◆ **Problem statement**
Would you output the entries below only from the line containing "8: (197, 145, 54.07)" through the line containing "33: (260, 191, 44.26)", exactly as they stand and with both ends included?

◆ **Provided material**
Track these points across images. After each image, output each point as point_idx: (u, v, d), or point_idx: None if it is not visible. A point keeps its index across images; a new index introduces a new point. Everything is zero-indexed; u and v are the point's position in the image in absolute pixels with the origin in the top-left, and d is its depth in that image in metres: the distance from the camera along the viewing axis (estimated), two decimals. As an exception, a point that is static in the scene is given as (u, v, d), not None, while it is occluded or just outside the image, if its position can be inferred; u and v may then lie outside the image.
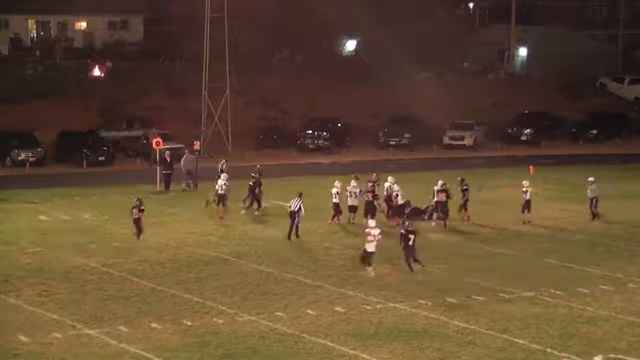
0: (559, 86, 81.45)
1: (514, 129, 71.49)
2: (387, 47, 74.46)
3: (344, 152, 66.00)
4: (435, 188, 42.11)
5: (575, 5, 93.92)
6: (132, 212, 38.42)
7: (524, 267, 35.18)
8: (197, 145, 54.07)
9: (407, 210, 41.08)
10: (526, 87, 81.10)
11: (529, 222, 42.20)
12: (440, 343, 26.72)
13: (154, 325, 27.99)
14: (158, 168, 50.50)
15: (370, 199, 41.56)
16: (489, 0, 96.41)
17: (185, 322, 28.29)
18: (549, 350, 26.30)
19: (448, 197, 41.98)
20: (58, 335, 27.04)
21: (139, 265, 34.74)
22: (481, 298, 31.04)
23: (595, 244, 39.07)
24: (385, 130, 68.79)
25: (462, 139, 68.46)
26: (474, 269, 34.57)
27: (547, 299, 31.08)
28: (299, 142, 66.73)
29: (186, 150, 52.24)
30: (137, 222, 38.29)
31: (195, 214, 43.97)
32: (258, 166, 46.41)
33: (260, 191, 44.26)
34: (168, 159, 50.14)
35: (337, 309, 29.75)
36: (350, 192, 41.88)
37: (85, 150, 59.82)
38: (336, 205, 41.70)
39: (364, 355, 25.82)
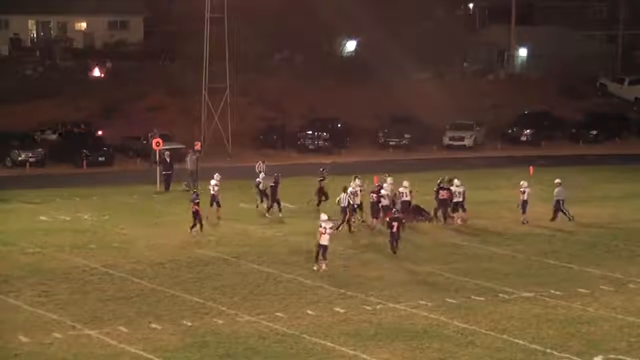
0: (559, 86, 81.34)
1: (514, 130, 71.42)
2: (387, 48, 74.40)
3: (343, 153, 65.97)
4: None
5: (575, 6, 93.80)
6: (190, 205, 39.68)
7: (524, 267, 35.20)
8: (198, 145, 54.05)
9: (397, 206, 40.30)
10: (526, 87, 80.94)
11: (527, 222, 42.22)
12: (440, 343, 26.72)
13: (153, 325, 28.00)
14: (158, 168, 50.56)
15: (375, 199, 41.43)
16: (489, 0, 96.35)
17: (185, 322, 28.29)
18: (548, 350, 26.29)
19: (450, 196, 41.96)
20: (58, 335, 27.04)
21: (139, 266, 34.74)
22: (481, 298, 31.05)
23: (595, 244, 39.05)
24: (385, 130, 68.80)
25: (462, 139, 68.41)
26: (474, 269, 34.60)
27: (547, 299, 31.08)
28: (299, 142, 66.73)
29: (190, 151, 52.26)
30: (195, 214, 39.26)
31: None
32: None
33: (275, 192, 43.56)
34: (168, 160, 50.19)
35: (337, 309, 29.75)
36: (354, 192, 41.24)
37: (85, 151, 59.79)
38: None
39: (364, 356, 25.82)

◆ **Answer to this problem**
8: (197, 145, 54.07)
9: (407, 210, 41.08)
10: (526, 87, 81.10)
11: (529, 222, 42.20)
12: (440, 343, 26.72)
13: (154, 325, 27.99)
14: (158, 168, 50.50)
15: (370, 199, 41.56)
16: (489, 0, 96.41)
17: (185, 322, 28.29)
18: (549, 350, 26.30)
19: (448, 197, 41.98)
20: (58, 335, 27.04)
21: (139, 265, 34.74)
22: (481, 298, 31.04)
23: (595, 244, 39.07)
24: (385, 130, 68.79)
25: (462, 139, 68.46)
26: (474, 269, 34.57)
27: (547, 299, 31.08)
28: (299, 142, 66.73)
29: (186, 150, 52.24)
30: (137, 222, 38.29)
31: (195, 214, 43.97)
32: (258, 166, 46.41)
33: (260, 191, 44.26)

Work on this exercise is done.